Tuesday, January 5, 2016

Florida Senate may consider ‘stand your ground’ changes in 2016







TALLAHASSEE
Proposed changes that strengthen Florida’s “stand your ground” law are headed to the full Florida Senate in January, after passing a third and final committee hearing Thursday.
But the new version of Senate Bill 344, which was endorsed unanimously by the Senate Rules Committee, is more tempered than previous drafts because of a sweeping amendment offered by chairman David Simmons, R-Altamonte Springs.


The compromise is intended to make the proposal more palatable to critics. Gun-rights advocates — such as the National Rifle Association and Florida Carry — said they “can live with” the changes but preferred the original version, which offered defendants even greater protection from prosecution.
The original bill filed by Sen. Rob Bradley, R-Fleming Island, shifted the burden of proof in a preliminary hearing to prosecutors, requiring them to show “beyond a reasonable doubt” why a defendant is not entitled to a stand-your-ground defense.


The revised bill keeps that shift but requires prosecutors to prove only “clear and convincing evidence” — a lower threshold.

Read more here: http://www.miamiherald.com/news/politics-government/state-politics/article47830710.html#storylink=cpy
“There are reasons a prosecutor shouldn’t have to bear the burden beyond all reasonable doubt in a preliminary hearing because there are unforeseen and complicated circumstances of doing that,” Simmons said, citing double-jeopardy implications as one example.


One of the biggest complaints from state attorneys was that Bradley’s original plan would force them to conduct two trials: one before a judge at that pre-trial hearing and another before a jury during the trial itself. Buddy Jacobs, general counsel for the Florida Prosecuting Attorneys Association, was unavailable to comment immediately after the hearing.


Simmons’ changes to the bill also removed controversial financial penalties and civil liability prosecutors could have faced if they lost in the pre-trial hearing. Bradley agreed such measures would be “unprecedented” to include in the law; he supported Simmons’ amendment as “reasonable.”
Also gone: Wording describing the Legislature’s desire to “correct misinterpretations” of legislative intent by the courts — remarks that Simmons said would be more “appropriate” somewhere else, like “a press conference,” but not in the bill itself.


The bill is contrary to what Florida courts — culminating in a Supreme Court decision last summer — have ruled. Justices stated that defendants who claim a stand-your-ground defense have to prove before trial why they’re entitled to that immunity.


Bradley and other conservative lawmakers were infuriated by that ruling and want to change the legal standard through the 2016 legislation.
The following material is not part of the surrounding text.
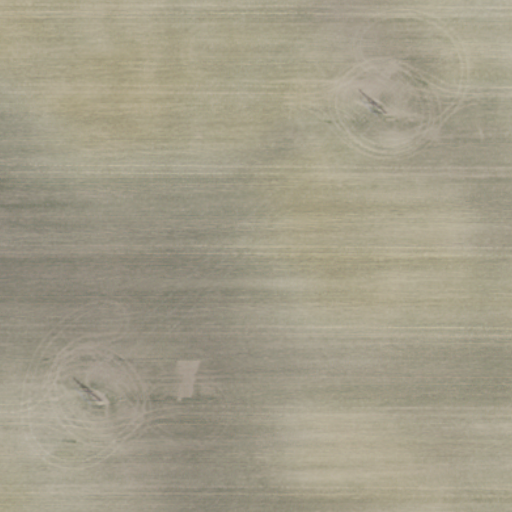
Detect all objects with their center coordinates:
power tower: (382, 107)
power tower: (97, 394)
Undaunted by the stalling of a similar bill last month in a House committee, Bradley said he hopes the full Senate will approve his amended proposal during the first couple weeks of session in January.
If it does, the bill would then be sent over to the House, where Bradley said he hopes Speaker Steve Crisafulli will put it directly before the full House for a vote.


When asked whether Crisafulli would entertain that option for Bradley’s bill, his spokesman Michael Williams told the Herald/Times: “The House rules certainly allow us to take up the Senate bill.”


Such a move would bypass last month’s deadlocked vote in the House Criminal Justice Subcommittee, where Chairman Carlos Trujillo, R-Miami, and Rep. Charles Van Zant, R-Keystone Heights, joined with the panel’s four Democrats to oppose Bradley’s companion legislation, sponsored by Rep. Dennis Baxley, R-Ocala.


Florida’s 10-year-old “stand your ground” law allows residents to use deadly force in defense of their lives or property in certain circumstances, with no requirement to retreat.


After lengthy discussion and debate Thursday, Simmons also successfully added an amendment to “clean up” the stand-your-ground law, related to other changes lawmakers made in 2013. It clarifies that individuals don’t have to first be “attacked” in their homes in order to stand their ground.
“We knew this needed to be corrected, and this is the perfect opportunity to correct it,” Simmons said.